Hailed as the ‘omnipresent wunderkind of British new music’ (TEMPO) An assembly embark on their debut UK tour with a programme of new music, film and performance by three exciting young artists from across Europe.
Founded in 2017 by the conductor/composer Jack Sheen, An assembly are a group dedicated to contemporary and experimental music, installation and performance, and are regulars on BBC Radio 3, London Contemporary Music Festival and NTS Radio.
For their debut tour of the UK they will present an evening of new music, film and performance by three emerging artists from across Europe, bringing together a rich collage of radical work in a variety of mediums by Charlie Usher, Rowland Hill, and Louis D’Heudieres.
Louis D’Heudieres: Laughter Studies 6b
Rowland Hill: New Work (world premiere)
Charlie Usher: An assembly (world premiere)

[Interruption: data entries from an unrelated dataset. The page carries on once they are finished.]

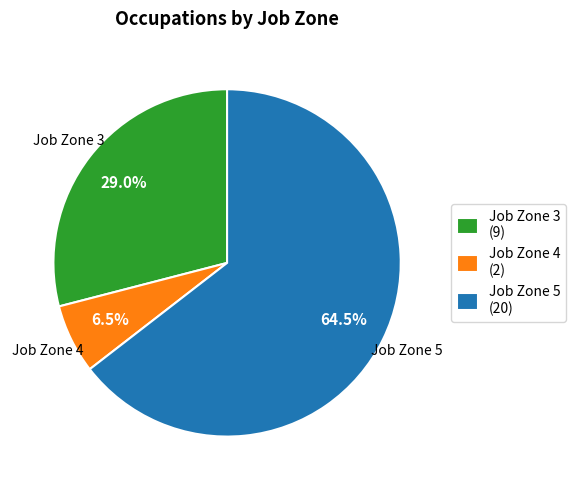

Is there a majority slice in this chart?

Yes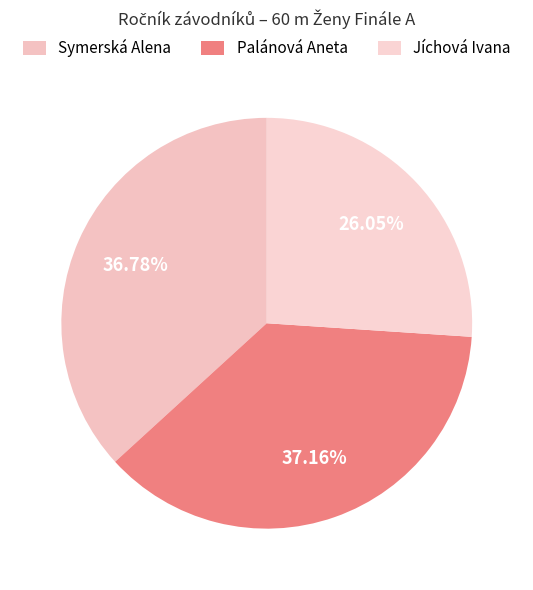

Count the number of slices in the pie.

3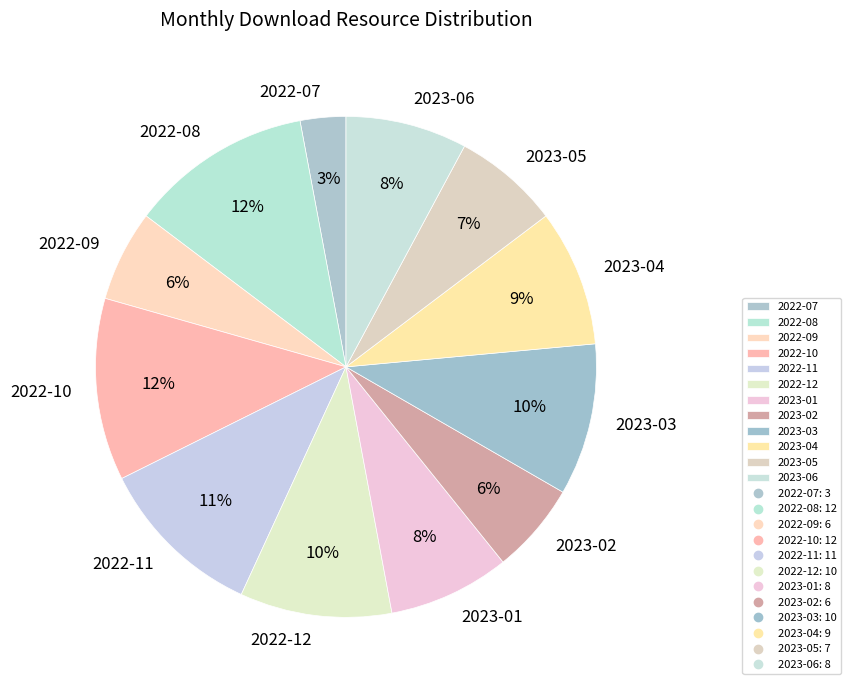

What is the smallest slice in the pie chart?

2022-07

Throughout Louis D’Heudieres’ ‘Laughter Studies 6b’, four vocalists stand downstage from a small instrumental quintet, describing and imitating their own private soundtracks of synthesised tunes and field recordings, transmitted to them via earphones in a surreal and hysterical collision of subjectivities accompanied by angular melodies and midi-drum solos.
Award-winning visual artist Rowland Hill continues this process of interpreting found material in a new film and performance commissioned by An assembly. Created as a response to Edwin Denby’s 1959 review of Stravinsky’s final ballet ‘Agon’, Hill uses Denby’s review and its relentless metaphors, references and precise visual shocks as a script for a new work, taking the linguistic articulation of a dance and returning it to a choreographed state through film, live performance and sound.
These three concerts will culminate in the world premiere of ‘An assembly’ by Brussels-based composer Charlie Usher, a 45-minute meditation on listening, hearing, and duration for large ensemble and audio. A constant wave of 14-second miniatures, ‘An assembly’ invites us to eavesdrop on real-time transcriptions of music Usher listened to while writing, and as the piece folds into itself, and unfolds away from us, we trace this vast new work into our evening.
Conceived as a large, open, and flexible group with no fixed line up, format or personnel, An assembly has appeared in many guises, tackling works from virtuosic ensemble scores to mass group readings, via text scores, graphic notation, long duration performances, one-on-one ASMR installations, physical performance, and wrestling.
This tour is supported by Arts Council England, Sound And Music’s Composer-Curator Scheme, and the Hinrichsen Foundation.